## Problem statement
Rewrite the data from the line with "At which label does the data first exceed 4?" to the line with "Which series contains the highest Y value?", both lines included, as a numbered list. Skip blank lines and leave out the pictures.

## Information provided
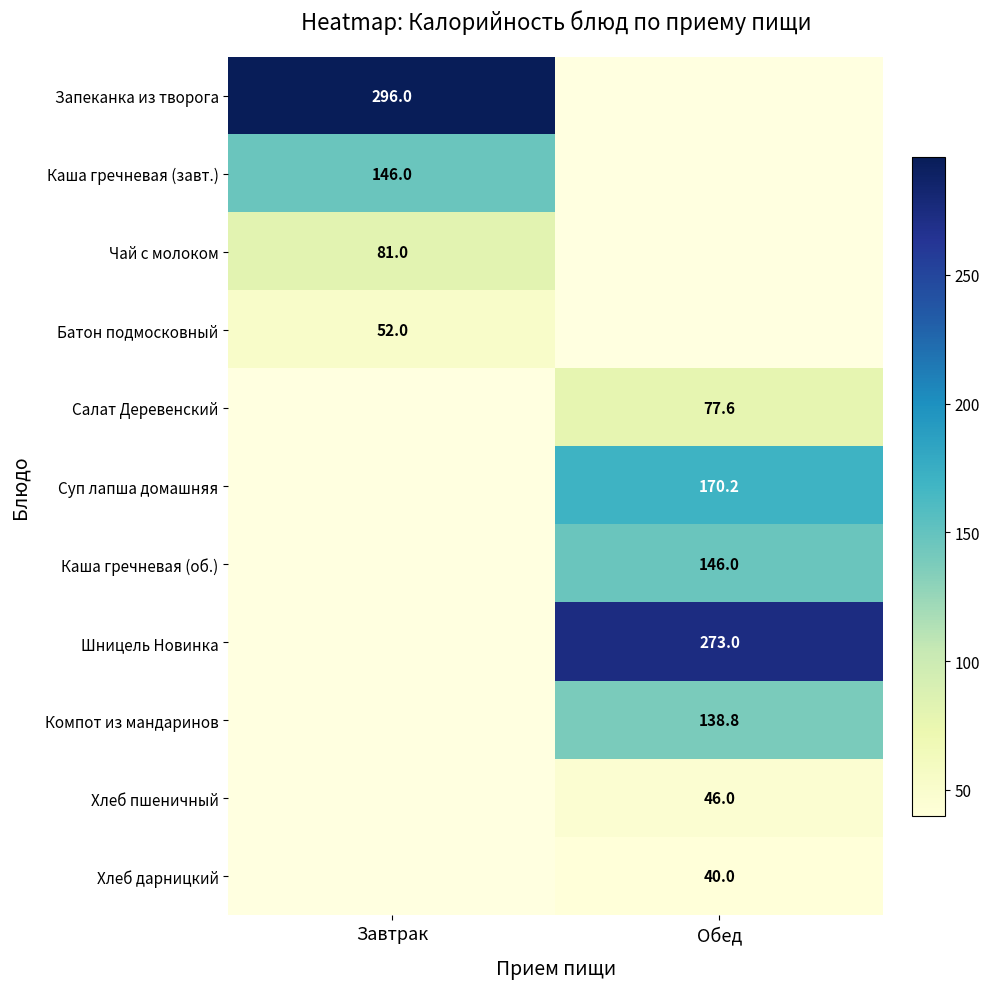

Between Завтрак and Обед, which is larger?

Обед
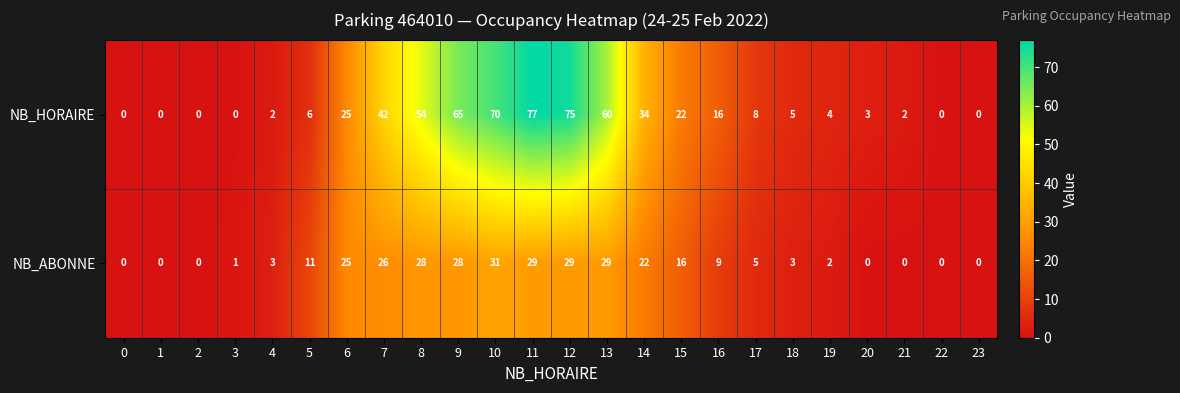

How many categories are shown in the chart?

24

--

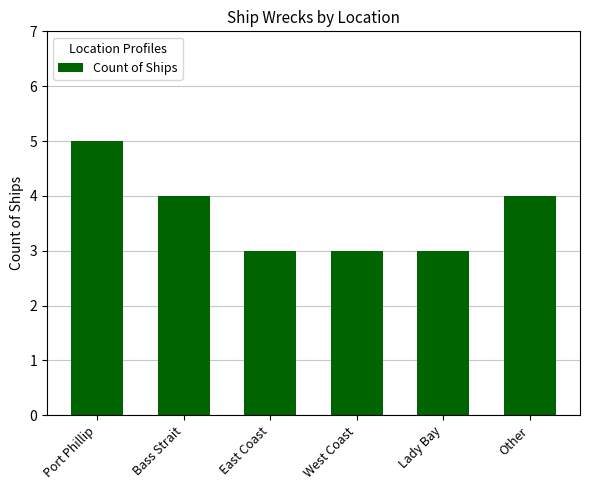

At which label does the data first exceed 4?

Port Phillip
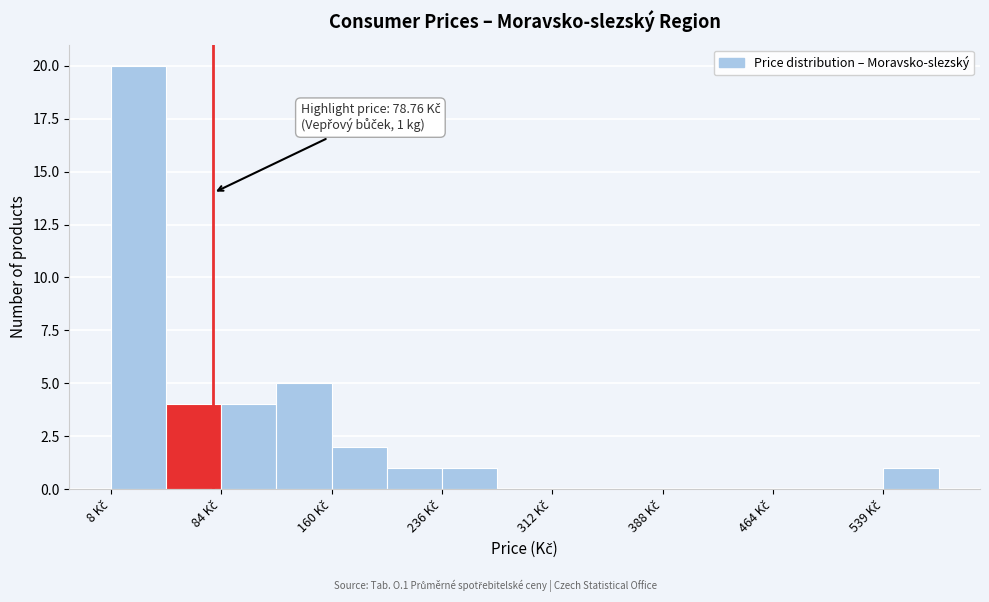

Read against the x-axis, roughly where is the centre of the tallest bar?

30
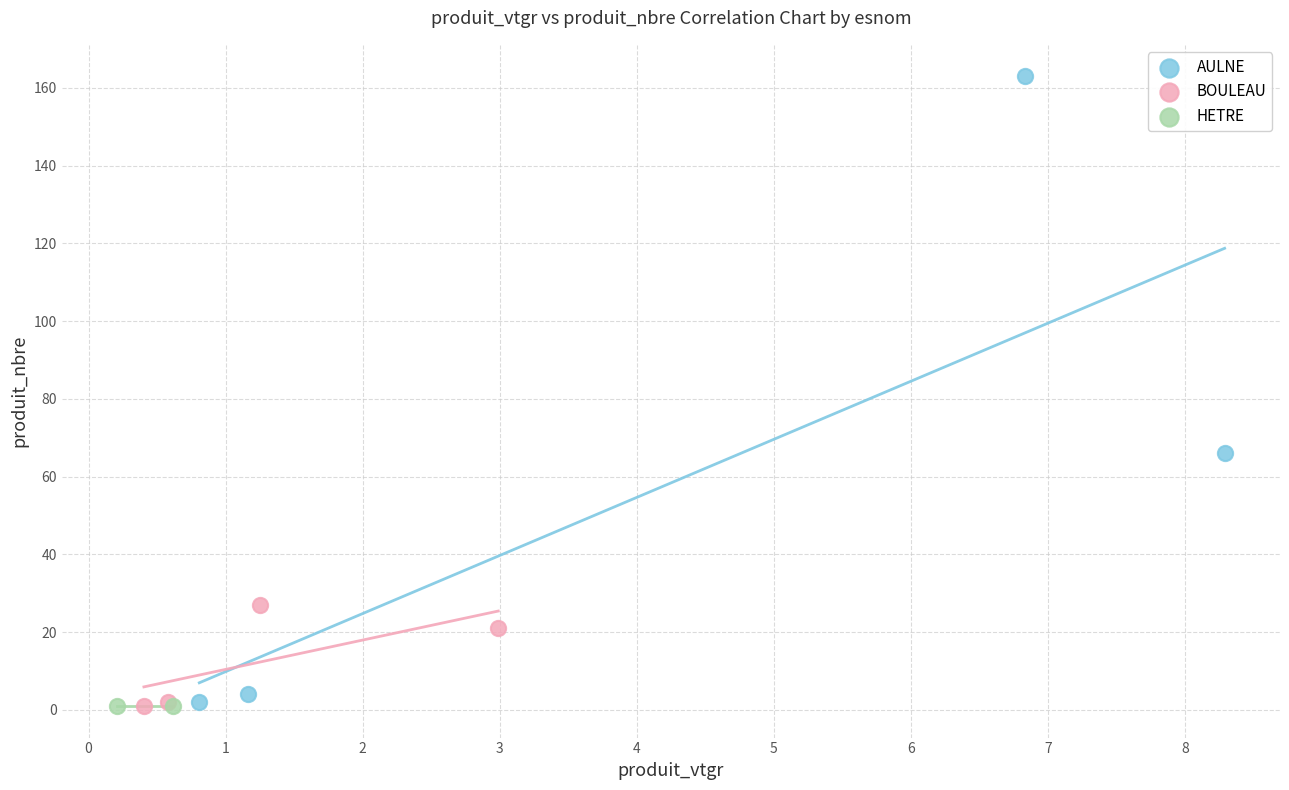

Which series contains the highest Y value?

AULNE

==

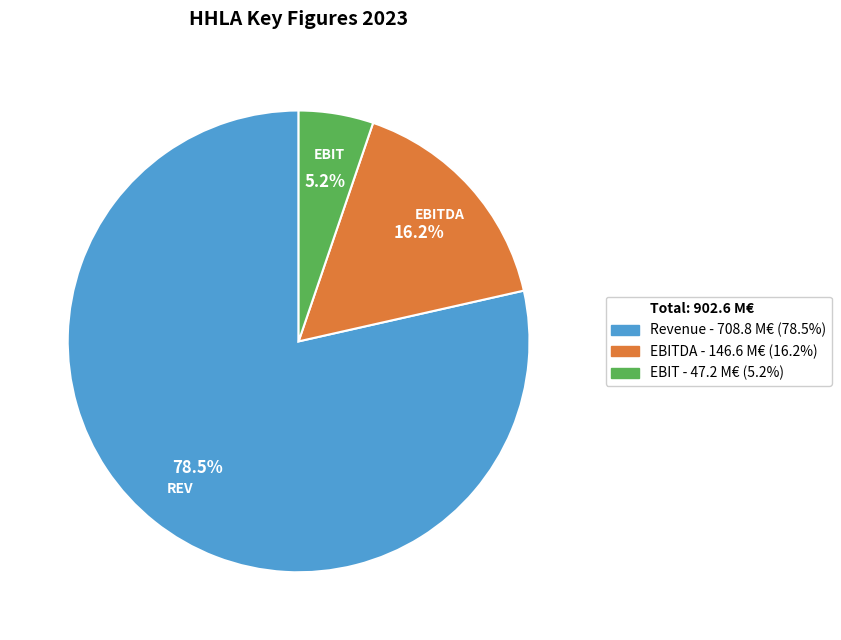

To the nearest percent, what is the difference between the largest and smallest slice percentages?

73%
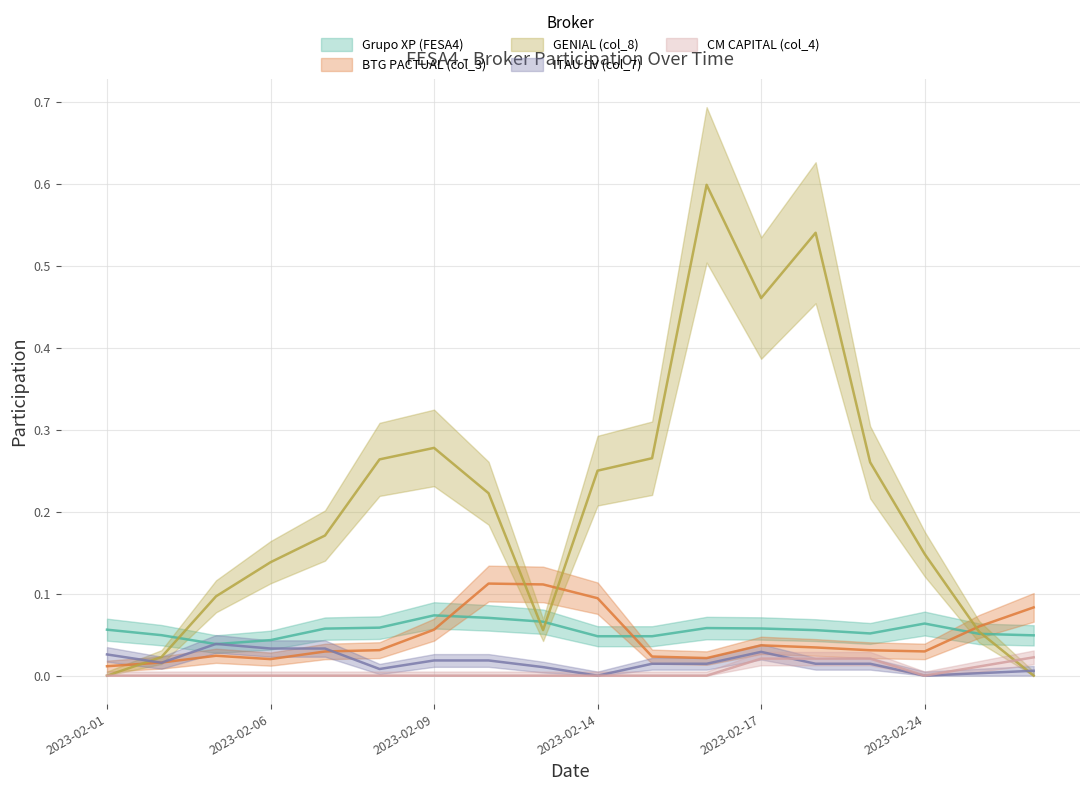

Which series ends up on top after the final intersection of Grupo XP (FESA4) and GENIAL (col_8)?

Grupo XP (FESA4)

## Result of this exercise
1. At which label does the data first exceed 4?
2. Port Phillip
3. Read against the x-axis, roughly where is the centre of the tallest bar?
4. 30
5. Which series contains the highest Y value?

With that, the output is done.